First, basic logistics. The Board is made up of 17 trustees, most elected to staggered three-year terms, meaning about one-third of the members are new each year. They are principally recruited by a Leadership Development & Nominations Committee, and recommended to the membership for their positions after prior service to the King County Bar Association as a committee or section leader, a foundation board member or a leader in a sister bar association.
Meeting monthly over the noon hour at the bar office, the trustees have routine business to conduct (e.g., reviewing reports on bar finances and programs), but spend the bulk of their 75-minute meeting diving deep into one or two topics that either they have chosen to engage in or they have been asked to consider.
These topics are vetted by an executive committee of the Board, consisting of the officers (president, first vice president, second vice president, treasurer and secretary).
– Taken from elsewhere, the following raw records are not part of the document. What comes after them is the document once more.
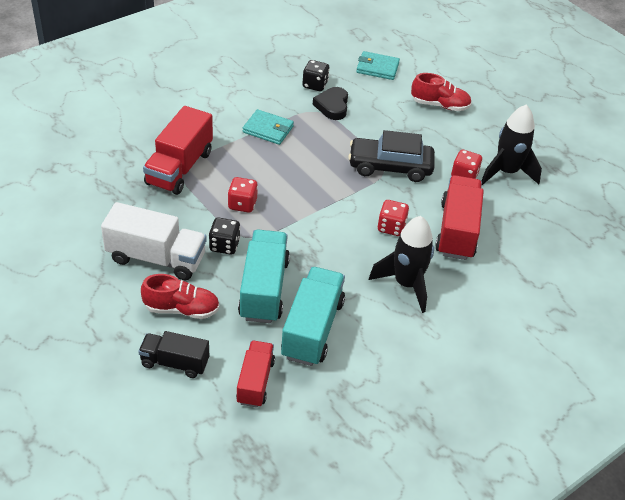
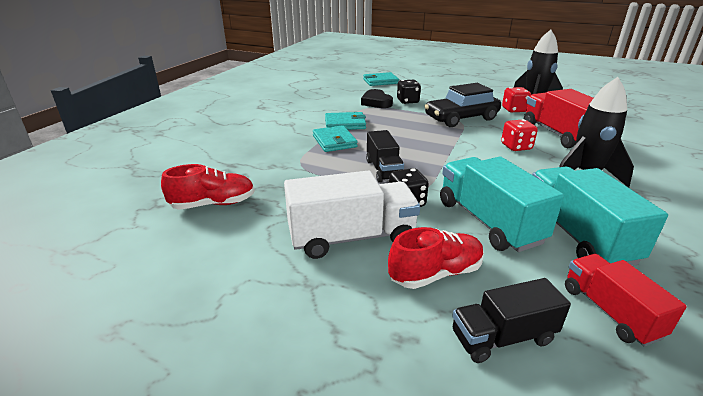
camera: 25 degrees left, 15 degrees down
red truck [143,106,213,195] -> none
red dice [228,177,258,213] -> black truck [366,130,404,183]
black dice [302,60,330,91] -> black dice moved to [397,80,421,104]
red shoe [411,73,472,111] -> red shoe moved to [161,164,255,210]
none -> turquoise wallet [313,125,358,152]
At the start of each month, I share with them an update on the status of various projects and activities under way by KCBA entities or outside groups that I anticipate will need board action. The officers discuss what information the Board will need to have a productive conversation and reach a decision.
Note that the officers rarely are recommending specific actions to the Board, but rather are working to queue up the board meeting so that the Board can most productively use the time available to it. That may mean that an issue someone asks the Board to consider is first referred to a committee or ad hoc working group before the Board reviews it. And sometimes with more issues for consideration than available time, we have some topics that are not time sensitive that are queued up for future meetings.
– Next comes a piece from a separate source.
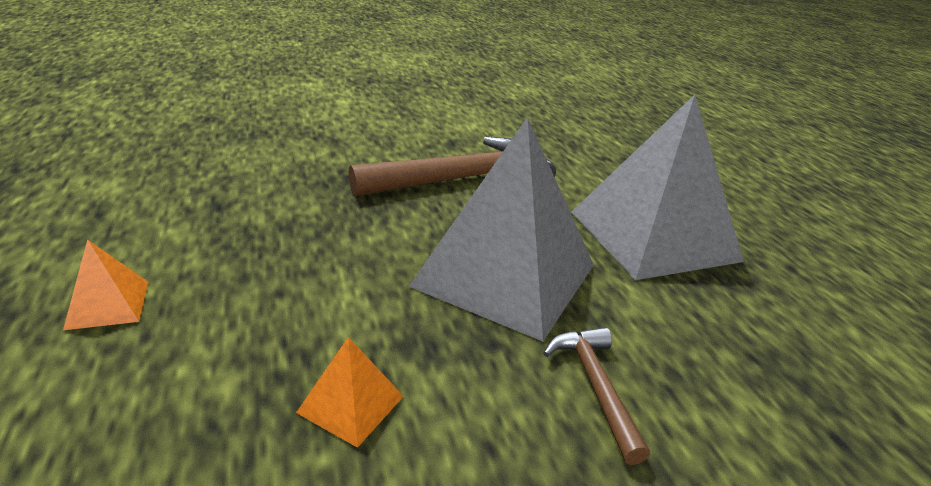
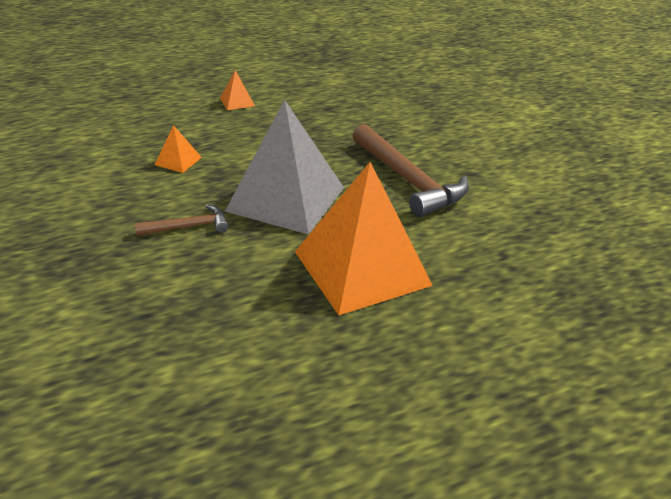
camera: 85 degrees right, 5 degrees up
grey pyramid [571,95,744,280] -> orange pyramid [295,162,433,315]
After the executive committee meets, I prepare a first draft of the board agenda for the president’s consideration. The president makes final choices about the order of the topics and how much time she anticipates will be needed for each item. Then a few days before the board meeting, trustees receive by email a packet of material that includes the proposed agenda and background materials for their review.
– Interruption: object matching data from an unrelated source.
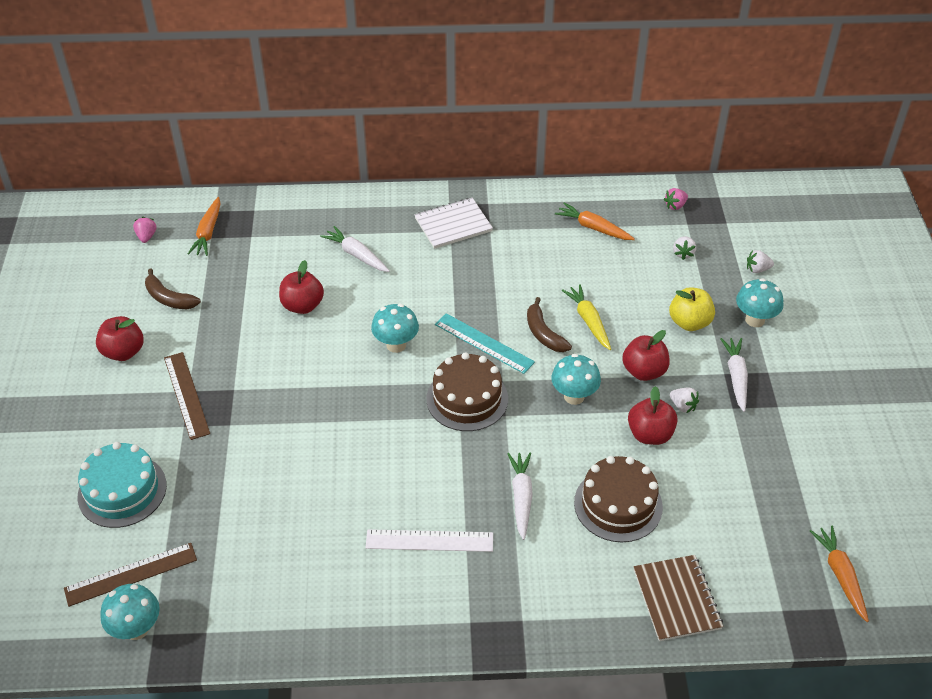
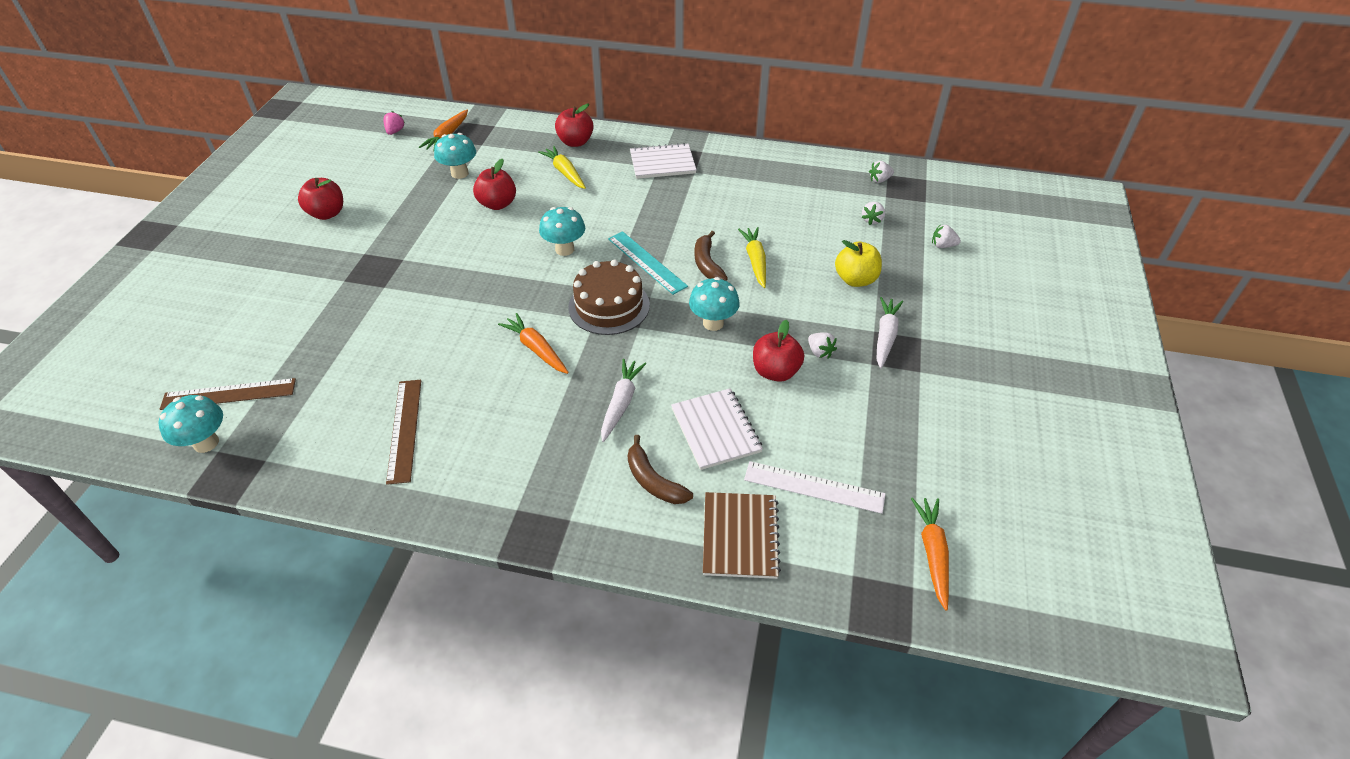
camera: 15 degrees right, 0 degrees up
turquoise cake [78,442,167,528] -> none
brown banana [145,268,201,309] -> brown banana moved to [627,435,693,504]
brown ruler [164,352,210,440] -> brown ruler moved to [386,380,421,485]
white carrot [320,226,390,272] -> yellow carrot [538,146,586,189]
white ruler [366,529,493,552] -> white ruler moved to [744,461,886,514]
orange carrot [555,203,635,240] -> orange carrot moved to [498,313,569,374]
brown cake [574,456,663,542] -> white notebook [671,388,763,470]
red apple [622,330,670,381] -> red apple moved to [555,104,594,147]
pink strawberry [664,188,688,210] -> white strawberry [869,161,894,183]
turquoise mushroom [736,278,784,327] -> turquoise mushroom moved to [434,133,476,179]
We traditionally begin the meeting with some oral remarks from the president and executive director about activities or items of note that will not be discussed in detail at the current meeting, but which trustees should be aware of as bar leaders. This might include a preview of what a bar committee is discussing or news of an upcoming bar event. After the pro forma business is complete (e.g., approval of the minutes from the previous meeting), we move into the one or two main discussion topics.
Often these involve outside presenters: an elected official like the county prosecutor, the chair of a bar committee or a staff expert. After a brief overview, the trustees will ask clarifying questions of the presenter before engaging in a discussion of one or two specific aspects of the presentation.
A challenge with 17 board members is for each to be succinct and non-repetitive if a question or concern has already been expressed. You might appreciate how easily time can be lost in a meeting if each trustee spoke for two minutes on each issue, followed by a response from a presenter. That’s 51 minutes to get around the room on just one aspect of a topic, before even “calling the question.”
The president maintains a sense of the room to determine when the time has come to either suggest that a vote be taken or that a matter be deferred to another meeting, since time is running out and more discussion is obviously needed.
Watching the Board in action can be both intimidating and inspiring. As a collection of the leading members of the bar, their collective knowledge and skills, harnessed together, are powerful tools to put to use for the Association. They are serious leaders with a deep commitment to advancing the mission of the organization.
A well-run board operating at peak efficiency is often described by corporate governance experts as a strategic board. It clearly distinguishes between policy and priority setting versus management and execution of goals. When an organization like KCBA is fortunate to have employees and hundreds of volunteers at its disposal, this becomes even more noticeable.
The Board distinguishes between ratifying recommendations of its committees versus choosing from options presented to it for selection. It finds the perfect balance between rubber-stamping items placed before it and revisiting choices made by committees to which it has delegated leadership responsibility. My assessment, based on 20-plus years of nonprofit membership association experience, is that KCBA has a well-run Board.
Now that you’ve learned a few secrets of our boardroom, I hope that when you read the “Business of the Board” column this month and in the future, you’ll have a new appreciation for what happens behind the scenes.